What it means to be a Hmong-American today: Reflections on a Personal Journey

Over the past month, I have found myself talking about what it is, to be Hmong. I am having those conversations about my culture with my children, complete strangers, with newsroom colleagues and friends. People simply asking, "what is Hmong?"

I have proudly answered that question all my life. But for the first time, I am answering that question with points of reference that can be found in modern day American history. From characters in Hollywood’s Gran Torino film to now, Sunisa Lee.

For more than four decades, Hmong people have made a home here in the United States. In America’s resplendent history, 40 years is not long. And up until this past month, very few Americans knew the word Hmong, let alone the people.

Sunisa Lee changed that for us. Her golden win in Tokyo was not only a dream come true for her, but for an entire people. You see, to be Hmong is to know courage and benevolence. Family and community is at the foundation of our people. From the villages up in the mountains of Laos and Thailand to the farming country sides of the Midwestern belt, Hmong people are resilient. Belonging to no country, and yet making a peaceful home in every place they have landed. Whatever obstacle, the Hmong have learned to survive. That’s because of our community.

After we aided the Unites States in the Secret War, and we were left behind when the war ended, we didn’t seek rewards. Were we owed that? Yes. At minimum, acknowledgement. But we were too busy surviving as a community because our aid to the U.S. also meant our death. This week, we are seeing images of that kind of mass exodus again, this time in Afghanistan. Civilians leaving a place they once called home, holding on to only a few keepsakes and hope. Once again, I find myself sharing bits and pieces of Hmong history to colleagues and friends because of its haunting similarities.

As a people, we simply wanted a future. One that guaranteed, freedoms.
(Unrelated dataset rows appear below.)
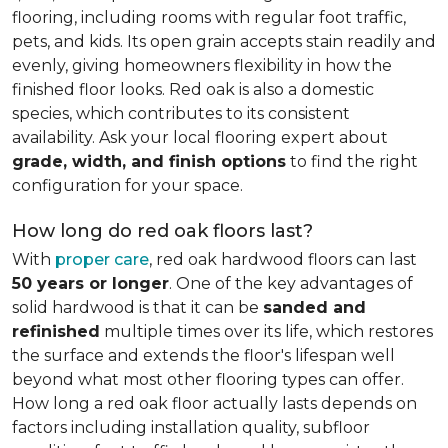
flooring, including rooms with regular foot traffic,
pets, and kids. Its open grain accepts stain readily and
evenly, giving homeowners flexibility in how the
finished floor looks. Red oak is also a domestic
species, which contributes to its consistent
availability. Ask your local flooring expert about
grade, width, and finish options
to find the right
configuration for your space.
How long do red oak floors last?
With
proper care
, red oak hardwood floors can last
50 years or longer
. One of the key advantages of
solid hardwood is that it can be
sanded and
refinished
multiple times over its life, which restores
the surface and extends the floor's lifespan well
beyond what most other flooring types can offer.
How long a red oak floor actually lasts depends on
factors including installation quality, subfloor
That future, was America. For thousands of Hmong families who immigrated to the land of dreams, it took many years to adapt. Most experienced their first snowfall, their first public transit ride, their first pizza.

The goal, is and has always been, to be seen. To be valued as a people in history.

Suni’s dream was to become an Olympian, to bring her father a gold medal. Her father John, building his own dreams around his daughter. He even built Suni a wooden beam to practice on in their backyard because the family couldn’t afford the real thing. What they soon realized was, they had the real thing, in Suni. Right in the middle of St. Paul’s east side, a star was born. It took hard work and climbing up from nothing, but Suni soared.

And she landed on the Olympic stage.

As we look back and see a new mix of Hmong Americans, we see hope. While some children are raised with more traditional parents, some are being raised by westernized ones. Regardless of the household, at the core of every Hmong person, is that courage and benevolence and love of community. In the end, what we are learning, is this new breed of Hmong Americans, want a voice. And for the first time, we are hearing them speak loud and clear shouting to the world, we are here. And we are here, to stay.

There is a tradition in the Hmong culture that even western culture hasn’t changed, and that is a golden necklace given to your child from the parents. My parents gave me one, and I too have passed the tradition on to my children. Replacing one gold necklace for another, Suni with a gold medal around her neck, propelled our culture, our people into the spotlight.

So, as I share what it means to be Hmong to everyone around me, I make sure my children never forget.

Dare to dream that dream.

Suni did.

She was shining on that Olympic stage. And now, her story will shine forever.

You will remember her name.

And now, you will remember Hmong, as well.